Мысли сэра Тристана немедленно приняли новое направление.
— Где нотариус? — спросил он резко.
— Не лучше ли раньше позвать священника? — предложила мать Геновева.
Рыцарь скрипнул зубами.
— Нотариуса! — сказал он хрипло.
Низко кланяясь, в келью протиснулся одутловатый, плешивый человек. За ним шел оборванный мальчишка-клерк с чернильницей у пояса и гусиным пером за ухом.
— Пить! — сказал умирающий.
Мать Геновева подала ему кружку, и он пил, не отрываясь и проливая на одеяло. Затем указал писцу место у себя в ногах.

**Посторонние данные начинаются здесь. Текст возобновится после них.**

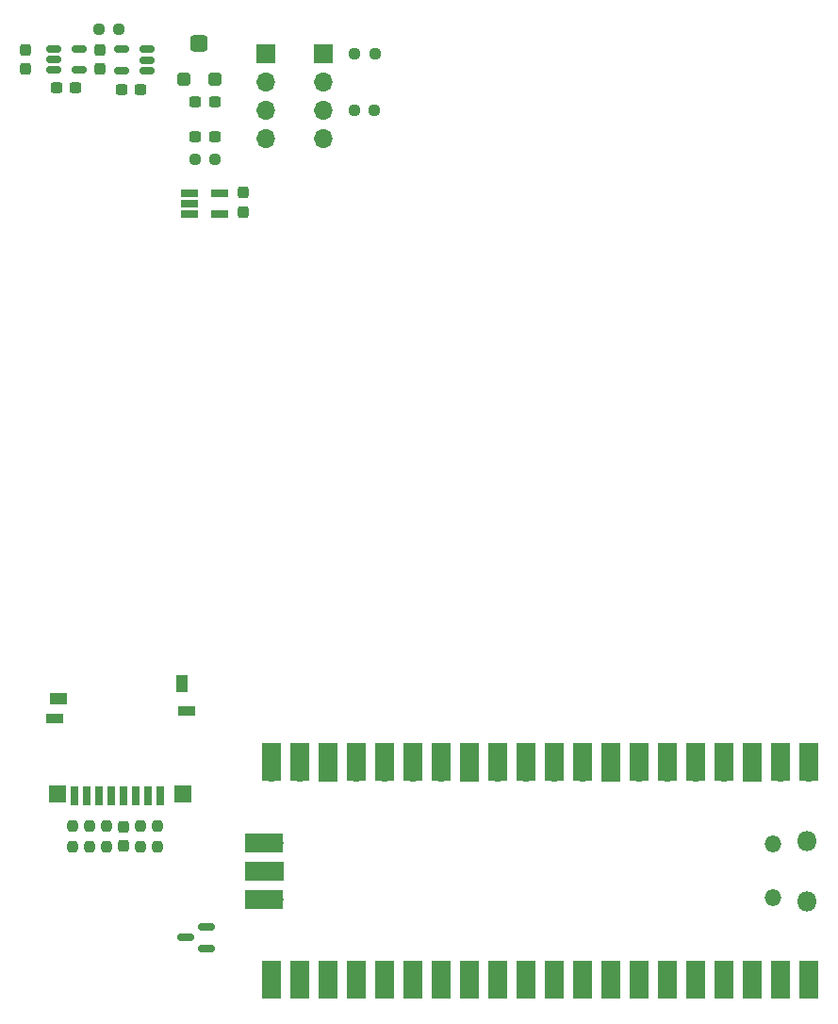
<source format=gts>
%TF.GenerationSoftware,KiCad,Pcbnew,(6.0.2-0)*%
%TF.CreationDate,2022-05-28T22:41:11-04:00*%
%TF.ProjectId,memory-phone-pcb,6d656d6f-7279-42d7-9068-6f6e652d7063,rev?*%
%TF.SameCoordinates,Original*%
%TF.FileFunction,Soldermask,Top*%
%TF.FilePolarity,Negative*%
%FSLAX46Y46*%
G04 Gerber Fmt 4.6, Leading zero omitted, Abs format (unit mm)*
G04 Created by KiCad (PCBNEW (6.0.2-0)) date 2022-05-28 22:41:11*
%MOMM*%
%LPD*%
G01*
G04 APERTURE LIST*
G04 Aperture macros list*
%AMRoundRect*
0 Rectangle with rounded corners*
0 $1 Rounding radius*
0 $2 $3 $4 $5 $6 $7 $8 $9 X,Y pos of 4 corners*
0 Add a 4 corners polygon primitive as box body*
4,1,4,$2,$3,$4,$5,$6,$7,$8,$9,$2,$3,0*
0 Add four circle primitives for the rounded corners*
1,1,$1+$1,$2,$3*
1,1,$1+$1,$4,$5*
1,1,$1+$1,$6,$7*
1,1,$1+$1,$8,$9*
0 Add four rect primitives between the rounded corners*
20,1,$1+$1,$2,$3,$4,$5,0*
20,1,$1+$1,$4,$5,$6,$7,0*
20,1,$1+$1,$6,$7,$8,$9,0*
20,1,$1+$1,$8,$9,$2,$3,0*%
G04 Aperture macros list end*
%ADD10O,1.500000X1.500000*%
%ADD11O,1.800000X1.800000*%
%ADD12O,1.700000X1.700000*%
%ADD13R,1.700000X3.500000*%
%ADD14R,1.700000X1.700000*%
%ADD15R,3.500000X1.700000*%
%ADD16RoundRect,0.237500X0.237500X-0.300000X0.237500X0.300000X-0.237500X0.300000X-0.237500X-0.300000X0*%
%ADD17RoundRect,0.237500X0.237500X-0.250000X0.237500X0.250000X-0.237500X0.250000X-0.237500X-0.250000X0*%
%ADD18RoundRect,0.150000X-0.512500X-0.150000X0.512500X-0.150000X0.512500X0.150000X-0.512500X0.150000X0*%
%ADD19RoundRect,0.150000X0.587500X0.150000X-0.587500X0.150000X-0.587500X-0.150000X0.587500X-0.150000X0*%
%ADD20RoundRect,0.237500X0.300000X0.237500X-0.300000X0.237500X-0.300000X-0.237500X0.300000X-0.237500X0*%
%ADD21RoundRect,0.237500X-0.250000X-0.237500X0.250000X-0.237500X0.250000X0.237500X-0.250000X0.237500X0*%
%ADD22RoundRect,0.150000X0.512500X0.150000X-0.512500X0.150000X-0.512500X-0.150000X0.512500X-0.150000X0*%
%ADD23RoundRect,0.237500X0.250000X0.237500X-0.250000X0.237500X-0.250000X-0.237500X0.250000X-0.237500X0*%
%ADD24R,0.762000X1.803400*%
%ADD25R,1.498600X1.498600*%
%ADD26R,1.549400X0.838200*%
%ADD27R,1.549400X1.041400*%
%ADD28R,1.041400X1.549400*%
%ADD29RoundRect,0.300000X-0.300000X-0.300000X0.300000X-0.300000X0.300000X0.300000X-0.300000X0.300000X0*%
%ADD30RoundRect,0.375000X-0.425000X-0.375000X0.425000X-0.375000X0.425000X0.375000X-0.425000X0.375000X0*%
%ADD31RoundRect,0.237500X-0.237500X0.250000X-0.237500X-0.250000X0.237500X-0.250000X0.237500X0.250000X0*%
%ADD32RoundRect,0.237500X-0.300000X-0.237500X0.300000X-0.237500X0.300000X0.237500X-0.300000X0.237500X0*%
%ADD33R,1.560000X0.650000*%
G04 APERTURE END LIST*
D10*
%TO.C,U4*%
X116728000Y-139839000D03*
D11*
X119758000Y-134689000D03*
X119758000Y-140139000D03*
D10*
X116728000Y-134989000D03*
D12*
X119888000Y-128524000D03*
D13*
X119888000Y-127624000D03*
D12*
X117348000Y-128524000D03*
D13*
X117348000Y-127624000D03*
X114808000Y-127624000D03*
D14*
X114808000Y-128524000D03*
D13*
X112268000Y-127624000D03*
D12*
X112268000Y-128524000D03*
X109728000Y-128524000D03*
D13*
X109728000Y-127624000D03*
D12*
X107188000Y-128524000D03*
D13*
X107188000Y-127624000D03*
X104648000Y-127624000D03*
D12*
X104648000Y-128524000D03*
D13*
X102108000Y-127624000D03*
D14*
X102108000Y-128524000D03*
D13*
X99568000Y-127624000D03*
D12*
X99568000Y-128524000D03*
D13*
X97028000Y-127624000D03*
D12*
X97028000Y-128524000D03*
D13*
X94488000Y-127624000D03*
D12*
X94488000Y-128524000D03*
X91948000Y-128524000D03*
D13*
X91948000Y-127624000D03*
D14*
X89408000Y-128524000D03*
D13*
X89408000Y-127624000D03*
D12*
X86868000Y-128524000D03*
D13*
X86868000Y-127624000D03*
X84328000Y-127624000D03*
D12*
X84328000Y-128524000D03*
X81788000Y-128524000D03*
D13*
X81788000Y-127624000D03*
D12*
X79248000Y-128524000D03*
D13*
X79248000Y-127624000D03*
X76708000Y-127624000D03*
D14*
X76708000Y-128524000D03*
D12*
X74168000Y-128524000D03*
D13*
X74168000Y-127624000D03*
X71628000Y-127624000D03*
D12*
X71628000Y-128524000D03*
X71628000Y-146304000D03*
D13*
X71628000Y-147204000D03*
X74168000Y-147204000D03*
D12*
X74168000Y-146304000D03*
D13*
X76708000Y-147204000D03*
D14*
X76708000Y-146304000D03*
D12*
X79248000Y-146304000D03*
D13*
X79248000Y-147204000D03*
D12*
X81788000Y-146304000D03*
D13*
X81788000Y-147204000D03*
X84328000Y-147204000D03*
D12*
X84328000Y-146304000D03*
X86868000Y-146304000D03*
D13*
X86868000Y-147204000D03*
D14*
X89408000Y-146304000D03*
D13*
X89408000Y-147204000D03*
X91948000Y-147204000D03*
D12*
X91948000Y-146304000D03*
X94488000Y-146304000D03*
D13*
X94488000Y-147204000D03*
D12*
X97028000Y-146304000D03*
D13*
X97028000Y-147204000D03*
X99568000Y-147204000D03*
D12*
X99568000Y-146304000D03*
D14*
X102108000Y-146304000D03*
D13*
X102108000Y-147204000D03*
X104648000Y-147204000D03*
D12*
X104648000Y-146304000D03*
D13*
X107188000Y-147204000D03*
D12*
X107188000Y-146304000D03*
X109728000Y-146304000D03*
D13*
X109728000Y-147204000D03*
X112268000Y-147204000D03*
D12*
X112268000Y-146304000D03*
D14*
X114808000Y-146304000D03*
D13*
X114808000Y-147204000D03*
X117348000Y-147204000D03*
D12*
X117348000Y-146304000D03*
X119888000Y-146304000D03*
D13*
X119888000Y-147204000D03*
D12*
X71858000Y-134874000D03*
D15*
X70958000Y-134874000D03*
X70958000Y-137414000D03*
D14*
X71858000Y-137414000D03*
D12*
X71858000Y-139954000D03*
D15*
X70958000Y-139954000D03*
%TD*%
D16*
%TO.C,C3*%
X58339289Y-135147789D03*
X58339289Y-133422789D03*
%TD*%
%TO.C,C4*%
X69088000Y-78205500D03*
X69088000Y-76480500D03*
%TD*%
D17*
%TO.C,R2*%
X61387289Y-135197789D03*
X61387289Y-133372789D03*
%TD*%
D18*
%TO.C,U3*%
X52072750Y-63566000D03*
X52072750Y-64516000D03*
X52072750Y-65466000D03*
X54347750Y-65466000D03*
X54347750Y-63566000D03*
%TD*%
D19*
%TO.C,U5*%
X65834500Y-144333000D03*
X65834500Y-142433000D03*
X63959500Y-143383000D03*
%TD*%
D20*
%TO.C,C2*%
X66521500Y-71501000D03*
X64796500Y-71501000D03*
%TD*%
D16*
%TO.C,C6*%
X49527250Y-65378500D03*
X49527250Y-63653500D03*
%TD*%
D21*
%TO.C,R5*%
X64746500Y-73533000D03*
X66571500Y-73533000D03*
%TD*%
D22*
%TO.C,U1*%
X60441000Y-65527000D03*
X60441000Y-64577000D03*
X60441000Y-63627000D03*
X58166000Y-63627000D03*
X58166000Y-65527000D03*
%TD*%
D17*
%TO.C,R3*%
X59863289Y-135197789D03*
X59863289Y-133372789D03*
%TD*%
D23*
%TO.C,R9*%
X80899000Y-69078000D03*
X79074000Y-69078000D03*
%TD*%
D24*
%TO.C,J3*%
X61636001Y-130665990D03*
X60536000Y-130665990D03*
X59436000Y-130665990D03*
X58336000Y-130665990D03*
X57236002Y-130665990D03*
X56136002Y-130665990D03*
X55036001Y-130665990D03*
X53936001Y-130665990D03*
D25*
X52460289Y-130513590D03*
X63710289Y-130513590D03*
D26*
X52130081Y-123688991D03*
X64040497Y-123038990D03*
D27*
X52485605Y-121934989D03*
D28*
X63639583Y-120613991D03*
%TD*%
D29*
%TO.C,RV1*%
X63751000Y-66316000D03*
D30*
X65151000Y-63066000D03*
D29*
X66551000Y-66316000D03*
%TD*%
D31*
%TO.C,R1*%
X56815289Y-133372789D03*
X56815289Y-135197789D03*
%TD*%
D17*
%TO.C,R4*%
X55291289Y-135197789D03*
X55291289Y-133372789D03*
%TD*%
D16*
%TO.C,C8*%
X56258250Y-65378500D03*
X56258250Y-63653500D03*
%TD*%
D20*
%TO.C,C1*%
X66521500Y-68326000D03*
X64796500Y-68326000D03*
%TD*%
D32*
%TO.C,C7*%
X52347750Y-67056000D03*
X54072750Y-67056000D03*
%TD*%
D14*
%TO.C,J2*%
X76327000Y-64008000D03*
D12*
X76327000Y-66548000D03*
X76327000Y-69088000D03*
X76327000Y-71628000D03*
%TD*%
D33*
%TO.C,U2*%
X64309000Y-76520000D03*
X64309000Y-77470000D03*
X64309000Y-78420000D03*
X67009000Y-78420000D03*
X67009000Y-76520000D03*
%TD*%
D20*
%TO.C,C5*%
X59912000Y-67244000D03*
X58187000Y-67244000D03*
%TD*%
D21*
%TO.C,R7*%
X56110500Y-61849000D03*
X57935500Y-61849000D03*
%TD*%
D14*
%TO.C,J1*%
X71120000Y-64008000D03*
D12*
X71120000Y-66548000D03*
X71120000Y-69088000D03*
X71120000Y-71628000D03*
%TD*%
D17*
%TO.C,R6*%
X53767289Y-135197789D03*
X53767289Y-133372789D03*
%TD*%
D23*
%TO.C,R8*%
X80922500Y-64008000D03*
X79097500Y-64008000D03*
%TD*%
M02*

</source>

— «В лето господне тысяча триста семьдесят пятое, в сорок восьмой год царствования короля моего, Эдуарда Третьего, я, сэр Тристан Друриком, сеньор Кэмпануэль…» — произнес он отчетливо.
30
Будь милостив ко мне, господи! (лат.)
31
Известные английские врачи XIV столетия.
32
Предание о племяннике Карла Великого, Роланде, и о его мече Дюрандале было из Франции занесено в Англию анжуйскими и нормандскими завоевателями. Получило большое распространение в придворной литературе и народном эпосе.
33
При предшественниках Эдуарда III все документы составлялись на французском или латинском языке.
34
Литани?я — длинная, сопровождавшаяся песнопениями молитва.